The advert went viral after appearing in the Wisconsin State Journal (Twitter/@@joshorton)
The advert went viral after appearing in the Wisconsin State Journal (Twitter/@@joshorton)

A golf course in the US apologised after its owner received death threats for offering nine holes of golf for $9.11 to mark the anniversary of the 2001 terrorist attacks.

Tumbledown Trails Golf Course received huge criticism after placing an advert in the Wisconsin State Journal, which offered golf fans a special offer which was valid for one day only, on the 12th anniversary of the 9/11 terrorist attacks.

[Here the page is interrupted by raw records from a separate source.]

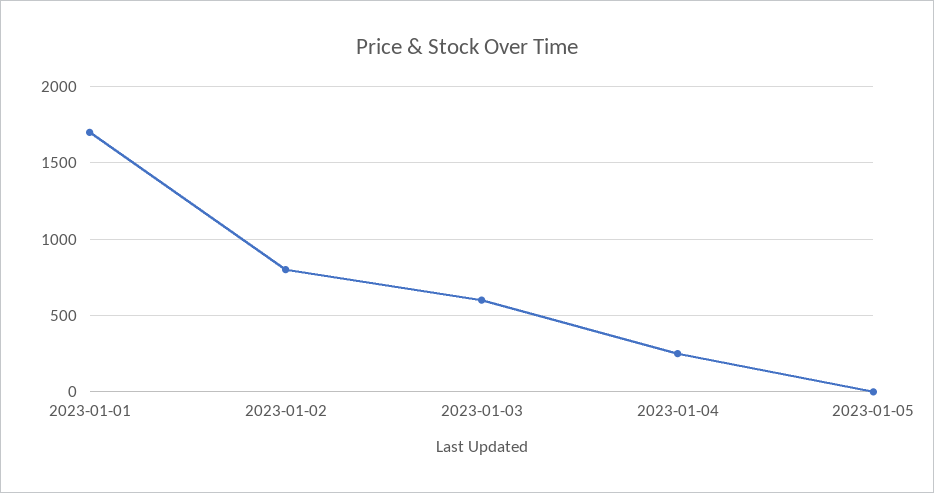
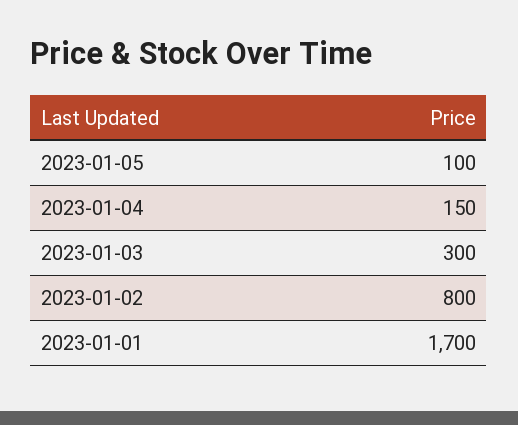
2023-01-03: 600 -> 300
2023-01-04: 250 -> 150
2023-01-05: 0 -> 100

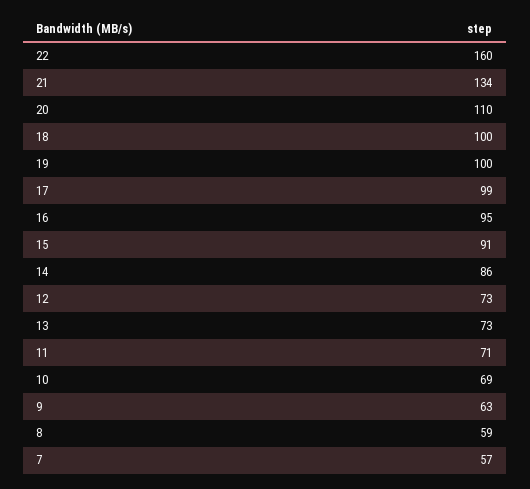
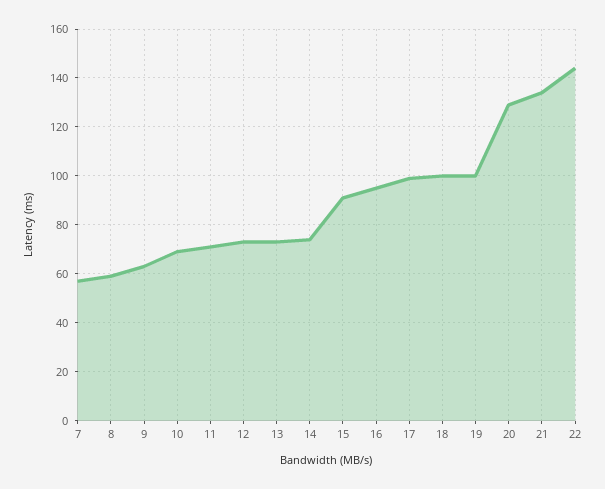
22: 160 -> 145
20: 110 -> 130
14: 86 -> 75

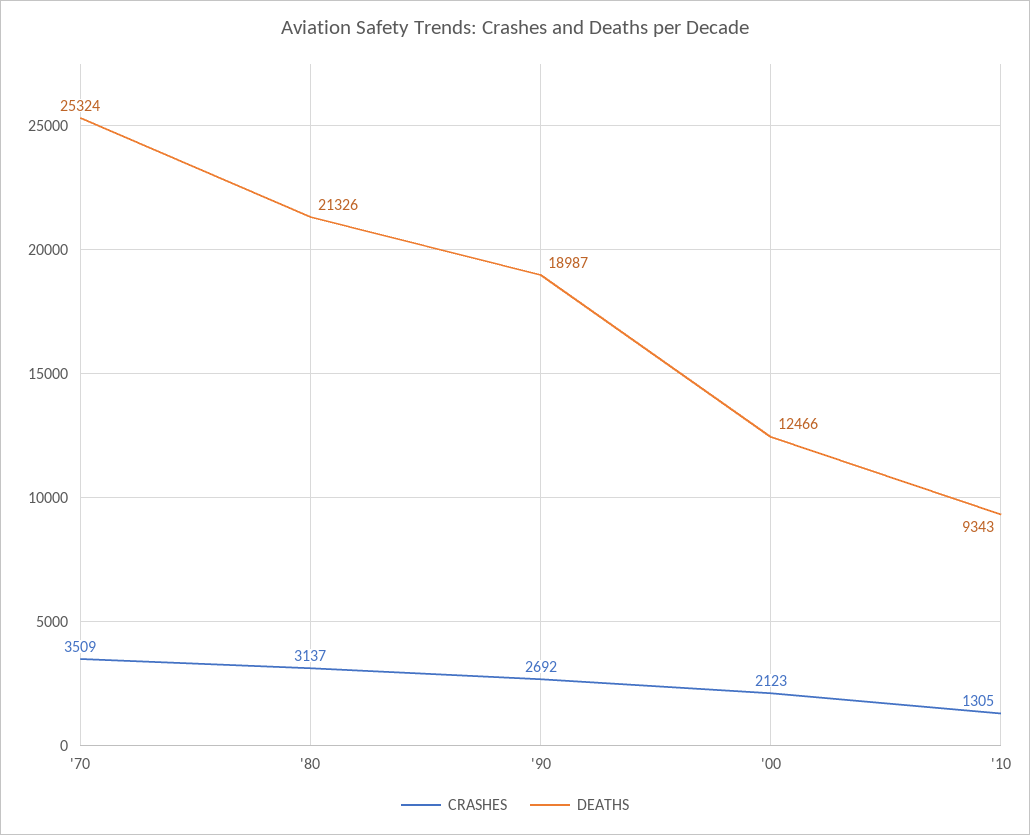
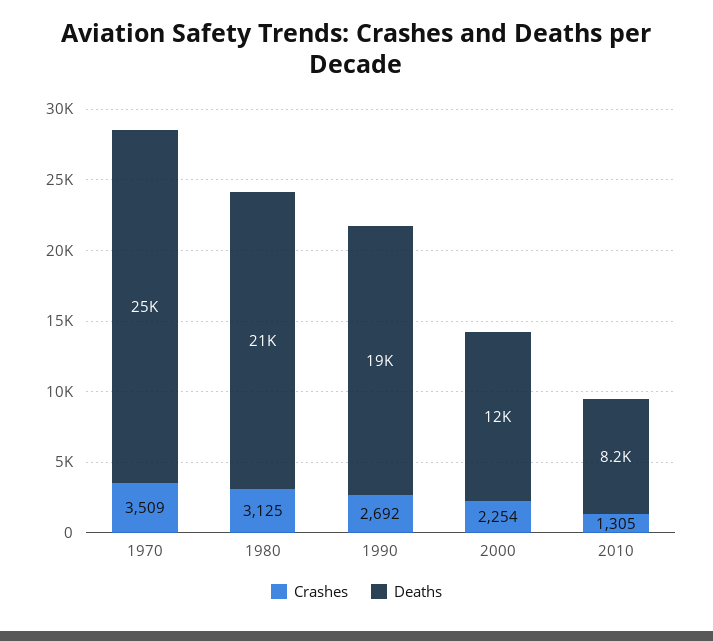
CRASHES, '80: 3137 -> 3125
CRASHES, '00: 2123 -> 2254
DEATHS, '10: 9343 -> 8200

The discount, which also included 18 holes for $19.11, gained huge backlash after a photo of the offer spread via social media. The owner of the club, Marc Watts, even considered closing the course down entirely after people threatened to kill him and burn down the family-owned course.

The club has now apologised for any offence caused and has said it will be temporaily closed on 11 September.

The club said: "We would first like to apologise to everyone that we have upset or feels we have disrespected in any way. By no means did we mean to do this.

"Our attempt to remember the tragedy of that day has been met with negativity and now even death threats. We ask that you please take a moment to reflect and remember those we lost that day, as we were trying to do."

Watts said that he had been running the offer for the past two years and had not received any negative comments about it until it went viral online.

He told the Milwaukee Journal Sentinel: "So many people have come in and said, 'What a unique way to put that out there so people don't forget.'"

Some commentators showed their anger to the advert via the club's Facebook page. "It's an abomination and a disgrace," one wrote.

"To make an opportunity out of a national tragedy is outrageous," added another.

However, another thought the club had nothing to apologise for by offering the commemorative discount.

The user said: "I'm not any more offended than I have been throughout the years every time I see a 9/11 limited edition coin on TV or exploding towers with an eagle crying on a T-shirt or the hundreds of others exploiting a tragedy for profit."